L’option des autorités en faveur de la mise en place d’un système complexe et sophistiqué de ciblage des populations les plus défavorisées est la principale justification de ce nouveau délai.

« La politique de subventions sera maintenue pour tous jusqu’au parachèvement de ce système », avait déclaré le ministre des Finances devant l’APN.

C’est un autre ministre, celui du Commerce,  qui explicite la démarche du gouvernement. M. Benmeradi a précisé voici quelques jours qu’un fichier national sera élaboré par son ministère en collaboration avec le ministère de l’Intérieur, de la Caisse nationale des assurances sociales (Cnas) et des Directions de l’action sociale des wilayas (DAS) afin d’identifier les personnes physiques nécessiteuses qui seront destinataires de cette subvention.

Cartographie des ménages 

Au-delà du délai annoncé de 2 ans pour le début de sa mise en œuvre, la levée du système des subventions se fera « de manière graduelle et des tests seront effectués par région, par catégorie des ménages, par produit et en fonction des revenus des consommateurs », a également assuré  Mohamed Benmeradi.

Pas de « Big bang » à craindre donc en 2020. « La levée du système des subventions ne se fera pas d’un seul coup, mais après l’élaboration d’une cartographie des ménages, selon les revenus des consommateurs et des régions », selon M. Benmeradi.

Autre précision très importante apportée au cours des derniers jours : les produits de large consommation ne seront pas touchés. Pas question, au moins dans une première étape, de toucher au prix du pain et du lait.

Cette démarche sera, en outre, précédée par « une série de mesures, notamment sur le plan de la sensibilisation des consommateurs sur l’avènement d’un nouveau mode de consommation ».

Paiement par chèque ou comptes bancaires ?  

M. Benmeradi, qui semble avoir été érigé en porte parole de la stratégie gouvernementale dans ce domaine, a également précisé récemment que « les subventions seront adressées directement aux personnes concernées. Les bénéficiaires seront classés par catégories et le montant de la subvention sera proportionnel au revenu des ménages. Les ménages concernés recevront des chèques mensuellement en guise de subventions », a détaillé le ministre.

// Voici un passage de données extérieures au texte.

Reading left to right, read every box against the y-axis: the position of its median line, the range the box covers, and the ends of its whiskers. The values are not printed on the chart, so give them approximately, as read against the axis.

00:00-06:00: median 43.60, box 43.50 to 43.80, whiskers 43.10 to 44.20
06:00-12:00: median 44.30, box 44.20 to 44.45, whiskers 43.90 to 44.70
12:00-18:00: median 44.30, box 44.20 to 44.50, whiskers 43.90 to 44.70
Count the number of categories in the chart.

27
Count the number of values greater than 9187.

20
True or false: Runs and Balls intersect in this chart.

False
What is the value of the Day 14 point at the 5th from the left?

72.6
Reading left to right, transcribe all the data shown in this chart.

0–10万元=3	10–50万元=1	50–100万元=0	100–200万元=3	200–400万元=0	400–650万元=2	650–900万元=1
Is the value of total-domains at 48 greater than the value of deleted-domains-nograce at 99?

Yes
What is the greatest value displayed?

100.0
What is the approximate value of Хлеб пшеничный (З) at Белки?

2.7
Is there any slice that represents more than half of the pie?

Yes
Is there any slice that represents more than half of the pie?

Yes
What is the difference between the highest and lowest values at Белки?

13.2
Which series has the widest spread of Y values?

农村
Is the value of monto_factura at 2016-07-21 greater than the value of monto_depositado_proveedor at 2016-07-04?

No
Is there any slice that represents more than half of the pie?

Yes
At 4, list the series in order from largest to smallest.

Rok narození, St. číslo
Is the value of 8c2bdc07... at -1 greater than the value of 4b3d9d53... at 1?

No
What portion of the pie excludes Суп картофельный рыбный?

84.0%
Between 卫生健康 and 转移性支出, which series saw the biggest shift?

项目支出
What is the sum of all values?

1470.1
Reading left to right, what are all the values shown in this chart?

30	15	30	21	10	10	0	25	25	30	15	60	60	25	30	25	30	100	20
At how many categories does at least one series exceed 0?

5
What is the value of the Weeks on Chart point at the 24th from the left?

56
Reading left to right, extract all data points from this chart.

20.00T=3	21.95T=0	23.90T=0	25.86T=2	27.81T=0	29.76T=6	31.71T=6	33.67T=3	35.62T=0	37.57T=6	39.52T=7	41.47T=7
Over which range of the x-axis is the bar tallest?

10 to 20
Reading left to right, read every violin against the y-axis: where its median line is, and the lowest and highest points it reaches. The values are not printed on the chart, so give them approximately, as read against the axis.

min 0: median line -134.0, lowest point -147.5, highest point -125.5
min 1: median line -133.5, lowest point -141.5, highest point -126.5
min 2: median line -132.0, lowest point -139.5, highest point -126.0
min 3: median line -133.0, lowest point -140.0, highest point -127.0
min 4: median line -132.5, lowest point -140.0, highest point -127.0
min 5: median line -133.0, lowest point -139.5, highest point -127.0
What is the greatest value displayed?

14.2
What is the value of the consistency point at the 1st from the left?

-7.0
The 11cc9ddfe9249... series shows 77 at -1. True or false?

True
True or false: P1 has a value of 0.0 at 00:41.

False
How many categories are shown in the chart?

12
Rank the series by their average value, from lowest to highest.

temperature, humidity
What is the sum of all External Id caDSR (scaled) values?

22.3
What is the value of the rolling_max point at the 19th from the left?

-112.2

Pas forcément une très bonne idée selon Abderrahmane Benkhalfa, ancien ministre des Finances, qui recommande plutôt de favoriser la bancarisation des populations les plus pauvres en les incitant à ouvrir des comptes bancaires ou des CCP.

Encore beaucoup d’incertitudes

Les précisions récentes apportées par les membres du gouvernement sont loin d’avoir levé toutes les incertitudes à propos de l’agenda de la mise en œuvre de la réforme du système des subventions aussi bien que de quelques uns de ses principaux aspects.

À partir de 2020, le rythme de son application dépendra beaucoup de la personnalité du locataire du palais d’El Mouradia. On sait, par des témoignages concordants des principaux intéressés, que le Président Bouteflika n’a eu de cesse au cours des dernières années de tempérer l’ardeur des différents ministres de l’Énergie ou des Finances qui se sont penchés sur ce dossier.

Le nombre de bénéficiaires du futur filet social fait également l’objet d’évaluation diverses qui s’étalent de 20 à 40% de la population, soit entre 8 et 15 millions de personnes. C’est aussi le cas du montant du chèque qui serait versé par l’État. Nos sources évoquent à ce sujet des montants qui pourraient varier entre 7000 et 15.000 dinars par ménage.